━━━ Text provided

Observational learning promotes hippocampal remote awake replay toward future reward locations
Heh. This year has felt like non-stop confirmation bias, it’s genuinely getting spooky. One of my more controversial assertions this year (IMO) is that non-“autistic” people do not have the ability to learn most types of information without a social (CA2) bind. Specifically, unless someone is (certain pheotypes of) “autistic”, then they cannot create behavioral programs based purely on data. This seems likely to be a mechanic of the hippocampal transform which allows social species to bias external social/behavioral information. There’s still a bunch of questions left here, like whether those who can create behavioral programs without the bind do so as biological mechanic or adaptive feature. Can it be “trained” or is there a structural pre-requisite to this type of adaptation?

━━━━━━
━━━ Records shown

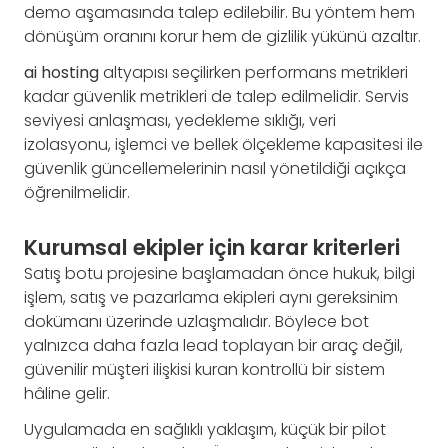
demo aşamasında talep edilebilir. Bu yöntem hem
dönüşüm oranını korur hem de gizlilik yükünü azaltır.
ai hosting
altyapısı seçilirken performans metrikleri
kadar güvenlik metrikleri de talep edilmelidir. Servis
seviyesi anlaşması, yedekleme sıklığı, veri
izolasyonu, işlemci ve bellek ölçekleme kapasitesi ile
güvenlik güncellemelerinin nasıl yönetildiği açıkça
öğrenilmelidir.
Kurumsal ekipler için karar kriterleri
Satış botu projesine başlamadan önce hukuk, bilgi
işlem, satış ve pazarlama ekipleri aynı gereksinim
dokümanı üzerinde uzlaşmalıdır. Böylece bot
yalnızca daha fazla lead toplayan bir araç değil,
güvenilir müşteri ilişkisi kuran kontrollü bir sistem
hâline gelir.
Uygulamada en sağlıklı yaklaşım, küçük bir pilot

━━━━━━
━━━ Records shown

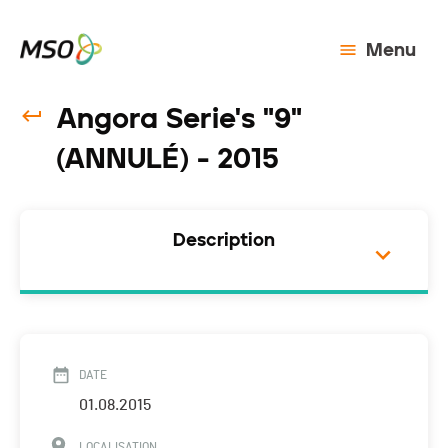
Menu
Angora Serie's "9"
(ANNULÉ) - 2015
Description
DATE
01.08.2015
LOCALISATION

━━━━━━

**Work order 1**
List every parenthetical remark enclosed in round brackets in the commentary on hippocampal replay.
**Work order 2**
In the commentary on hippocampal replay, what does the writer say this year has felt like?
**Work order 3**
Reproduce the commentary on hippocampal replay from "Observational learning promotes" to "type of adaptation?".

**Task response 1**
IMO; CA2; certain pheotypes of

**Task response 2**
Non-stop confirmation bias.

**Task response 3**
Observational learning promotes hippocampal remote awake replay toward future reward locations
Heh. This year has felt like non-stop confirmation bias, it’s genuinely getting spooky. One of my more controversial assertions this year (IMO) is that non-“autistic” people do not have the ability to learn most types of information without a social (CA2) bind. Specifically, unless someone is (certain pheotypes of) “autistic”, then they cannot create behavioral programs based purely on data. This seems likely to be a mechanic of the hippocampal transform which allows social species to bias external social/behavioral information. There’s still a bunch of questions left here, like whether those who can create behavioral programs without the bind do so as biological mechanic or adaptive feature. Can it be “trained” or is there a structural pre-requisite to this type of adaptation?